Go through the following data and transcribe exactly the stretch of lines from the one holding "(85, 265) = (297, 306): potted plant -> none" to the one holding "(297, 422) = (612, 575): alarm", both included.

*Task inputs:*
★ ★ ★ ★ ★
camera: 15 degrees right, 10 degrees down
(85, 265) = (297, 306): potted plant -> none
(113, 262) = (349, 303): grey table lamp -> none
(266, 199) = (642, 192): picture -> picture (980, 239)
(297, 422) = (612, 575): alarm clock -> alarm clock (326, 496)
★ ★ ★ ★ ★
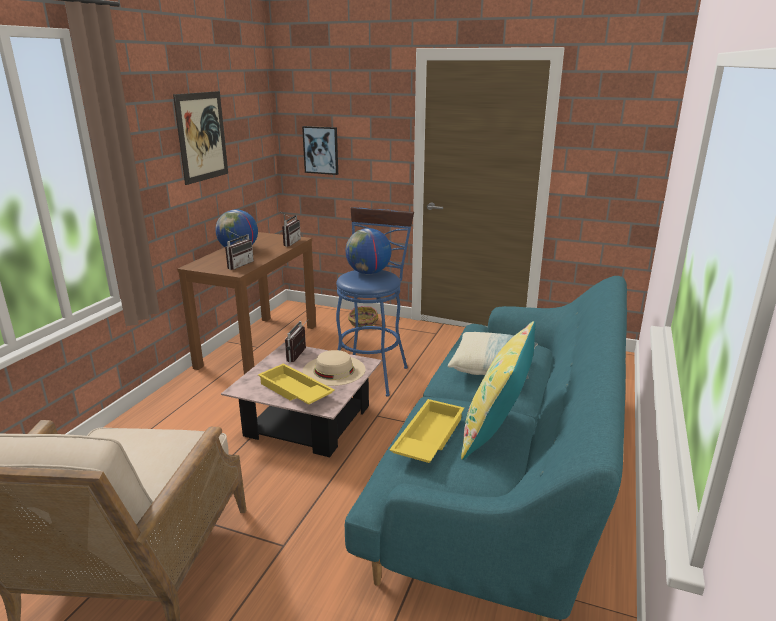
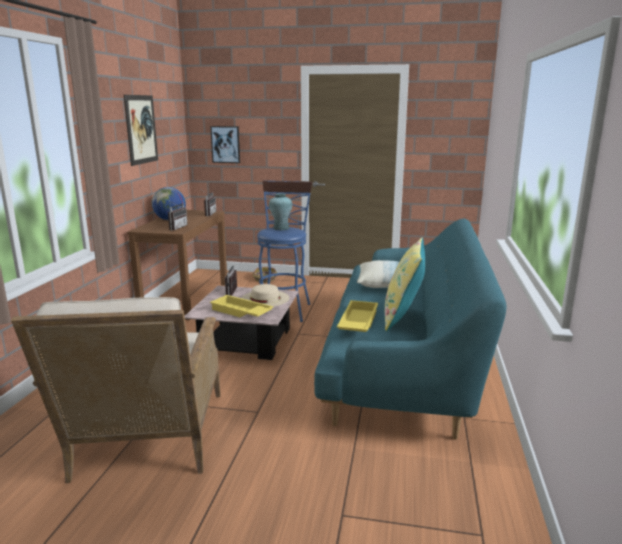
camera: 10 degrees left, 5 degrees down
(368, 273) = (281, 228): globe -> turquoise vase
★ ★ ★ ★ ★
*Solution for this problem:*
(85, 265) = (297, 306): potted plant -> none
(113, 262) = (349, 303): grey table lamp -> none
(266, 199) = (642, 192): picture -> picture (980, 239)
(297, 422) = (612, 575): alarm clock -> alarm clock (326, 496)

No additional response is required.